Unable to find what she was searching for, Mrs. Lai felt increasingly irritable. She had thought she wouldn't have to do any chores today as soon as she saw Mrs. Li, and resentment bubbled up inside her.
"Mother, look how hard it is for your son. Maybe my wife doesn't need to work as a housekeeper anymore?"
"No way, what about the two taels of silver? You and your son could only make that much money from a month's carpentry work. Doesn't our household have expenses? The grain from that tiny plot of land isn't enough. Neither Second Miss nor Third Miss have any money saved for their dowries. We can't spend my funeral savings."
The thought of losing that income of two taels of silver caused Mrs. Lai so much pain, she kept on trying to dissuade her son from the idea.
"Mother, go cook. Don't stay here and frighten Siwa and Wuwa."
Hongji came to realize that he couldn't count on Mrs. Lai to take care of the children, and if she didn't scare them, it would already be a blessing.
"Humph, once you've got a wife, you forget your mother, such a spineless thing. Always expecting your old mother to cook." Mrs. Lai, with her plump body, was pulled out by her son. She looked at the kitchen with reluctance to go in, her eyes wandering until she spotted Second Miss and Third Miss trying on flowers with a small copper mirror by the window.
"Er Niu, San Niu, come out here for your mother."
"Mother, I have a name. Calling me Er Niu sounds so unpleasant!" Ye Shuzhi didn't put down the copper mirror in her hands, finding the flower adorning her to be quite beautiful.
"Yes indeed! Even I have a name. I don't want to end up like Big Brother's kids, Daya, always being called without a proper name." Ye Shuzhen said proudly, her gestures as flamboyant as her elder sister's.

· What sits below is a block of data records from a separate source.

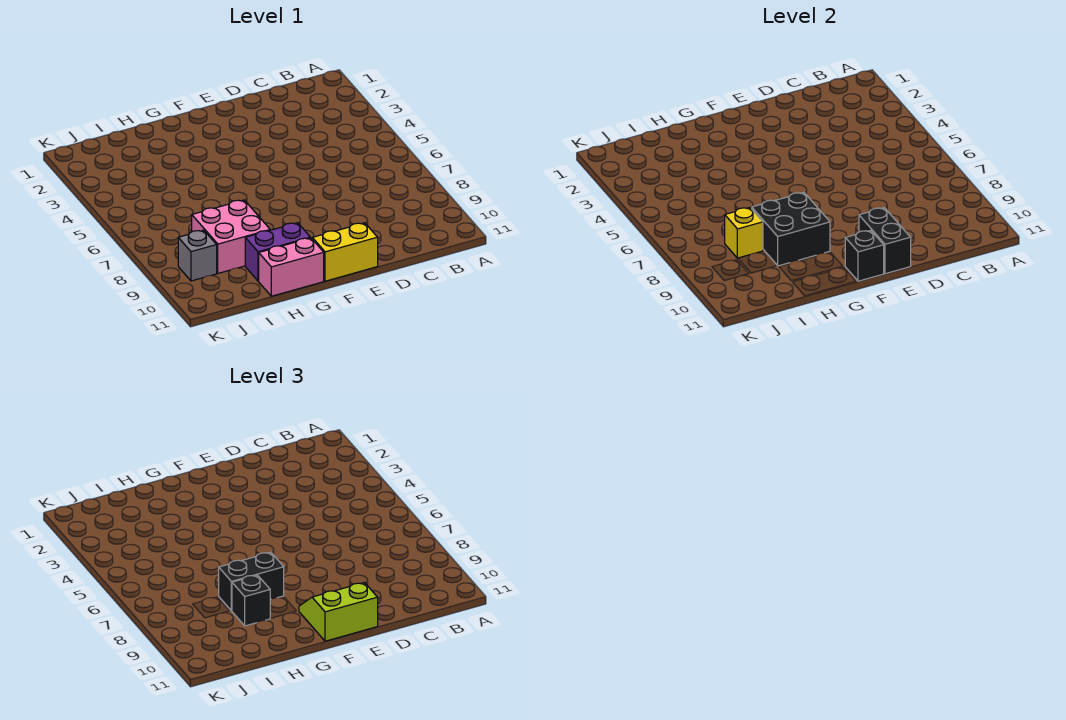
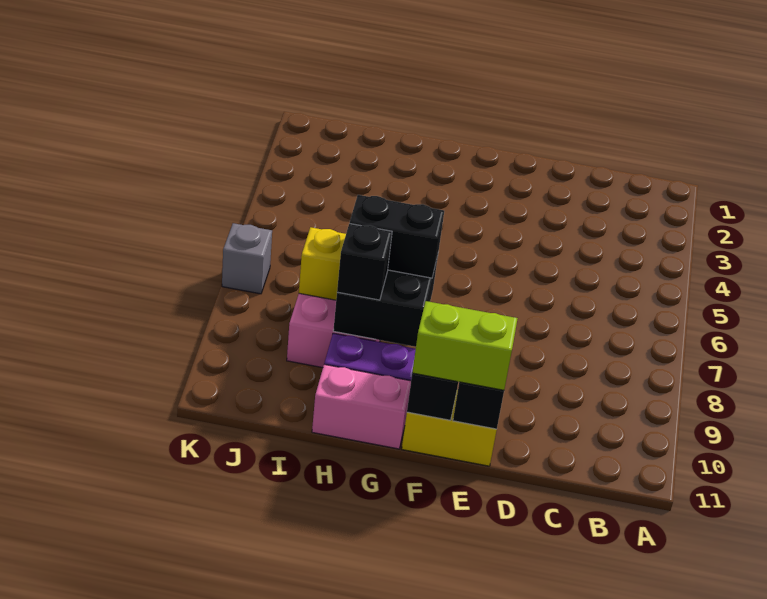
grey brick J9 level 1 -> grey brick K7 level 1

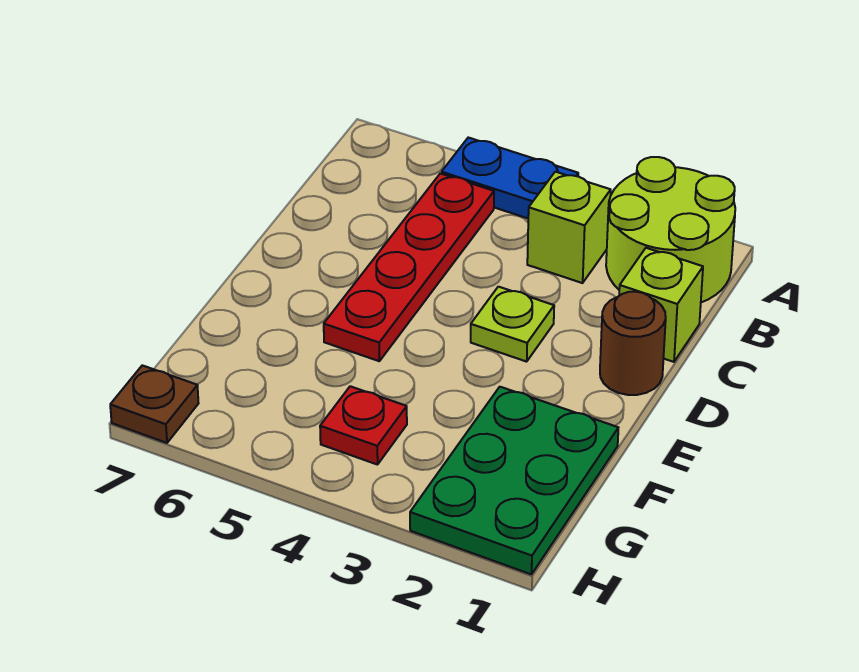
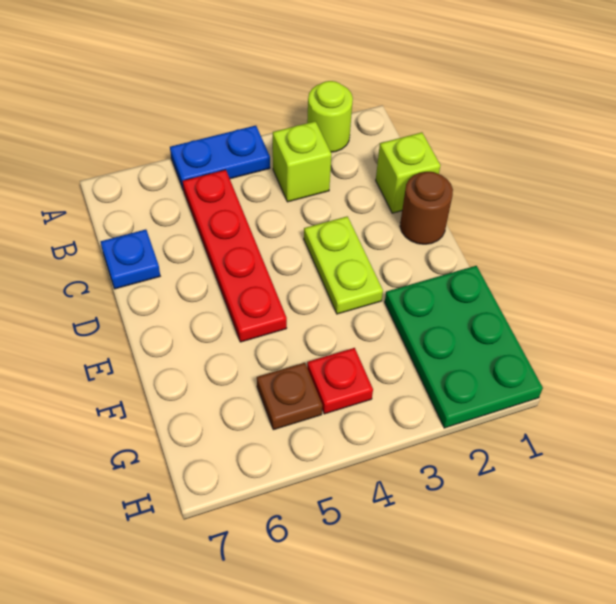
lime round brick A1:B2 level 1 -> lime round brick A2 level 1
none -> blue plate C7 level 1
lime plate D3 level 1 -> lime plate D3:E3 level 1
brown plate H7 level 1 -> brown plate G5 level 1

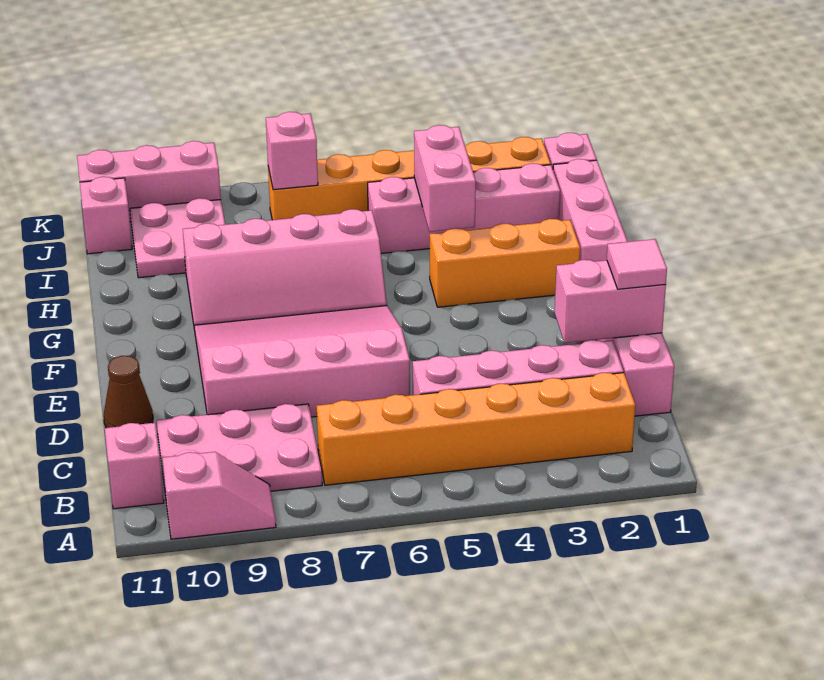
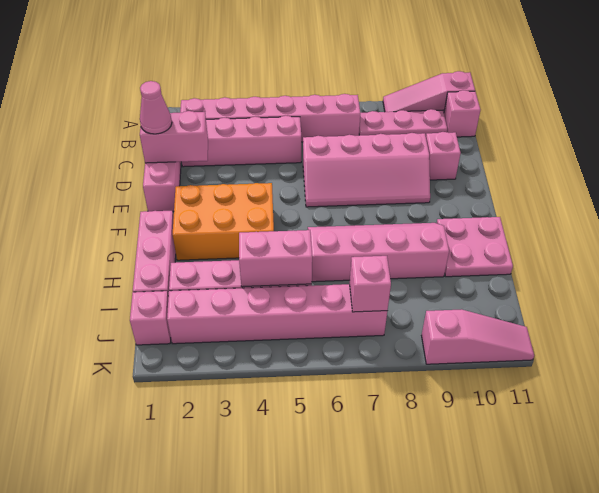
pink slope A9:A10 level 1 top 10 -> pink slope A9:A11 level 1 top 11
orange brick B2:B7 level 1 -> pink brick B2:B7 level 1
pink plate B8:C10 level 1 -> pink plate B8:B10 level 1
pink tile D1 level 3 -> pink cone D1 level 3
pink slope D6:F9 level 1 top D -> pink slope D6:E9 level 1 top D
brown cone D11 level 1 -> none
orange brick G2:G4 level 1 -> orange brick F2:G4 level 1
pink brick H4:I4 level 2 -> pink brick I4:I5 level 2
pink plate I9:J10 level 1 -> pink plate G10:H11 level 1
orange brick J2:J7 level 1 -> pink brick J2:J7 level 1
pink brick J11 level 1 -> pink brick D10 level 1
pink brick K9:K11 level 1 -> pink slope K9:K11 level 1 top 9

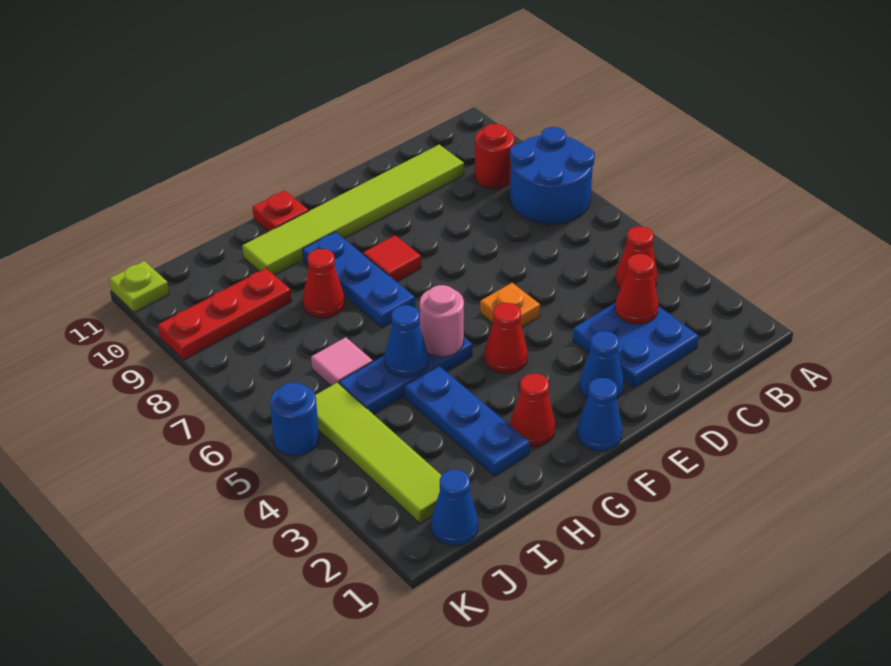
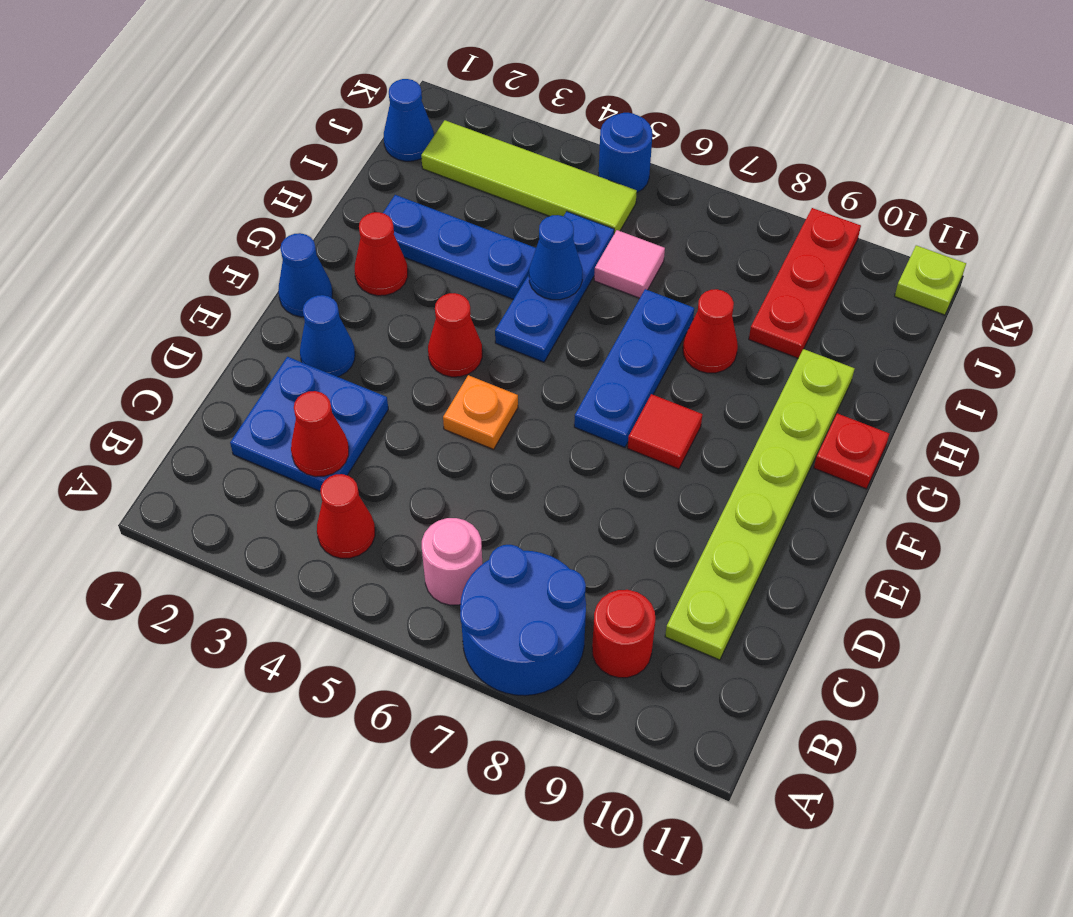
lime tile C10:H10 level 1 -> lime plate C10:H10 level 1
pink round brick G5 level 2 -> pink round brick B6 level 1
blue plate G7:G9 level 1 -> blue plate F7:H7 level 1

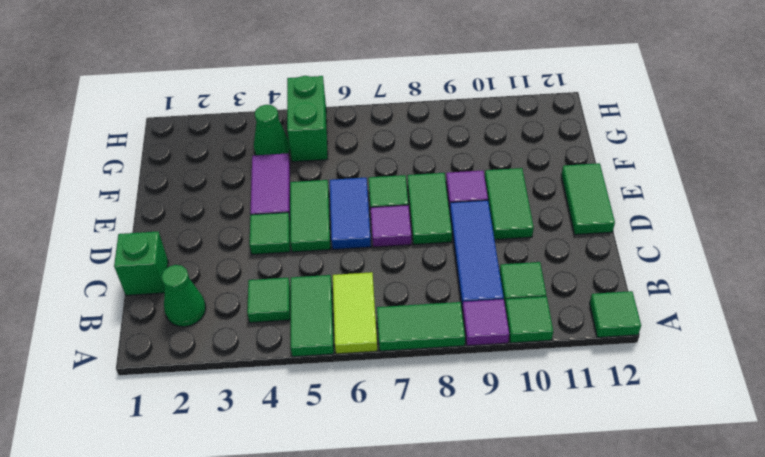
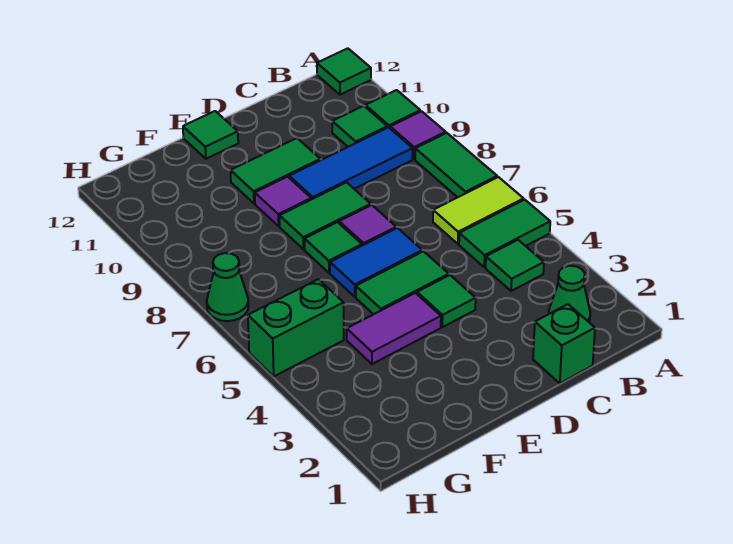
green tile D12:E12 level 1 -> green tile E12 level 1
green cone G4 level 1 -> green cone H7 level 1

"You... well, fine then. Your brother is defiant, and you too don't listen to your mother. Why is my life filled with such hardships? Boo hoo!"
Mrs. Lai covered her face with her hand and started rolling on the ground as if in agony. This was actually her plan to avoid cooking. When she caught the eye of the driver sitting on a bench beside the thatched pavilion, she noticed he was watching her.
The driver felt this family really knew how to put on a show. Today, he got to watch another play for free. It was a pity he couldn't write a script, otherwise, it could have made a great play.
A wicked mother-in-law maltreating her daughter-in-law, beating the small children in the household, and spoiling her own daughters.
"There you go again, Mother. We both took jobs washing clothes. The kitchen is too dirty, I'm not going in," said Ye Shuzhen after giving her mother a glance. The sisters exchanged looks, knowing well to use such tactics against them. They weren't their sister-in-law, and they certainly weren't falling for that trap.
Ye Shuzhi nodded along on the side. The sisters helped each other put on flowers, ignoring Mrs. Lai who was fake crying outside.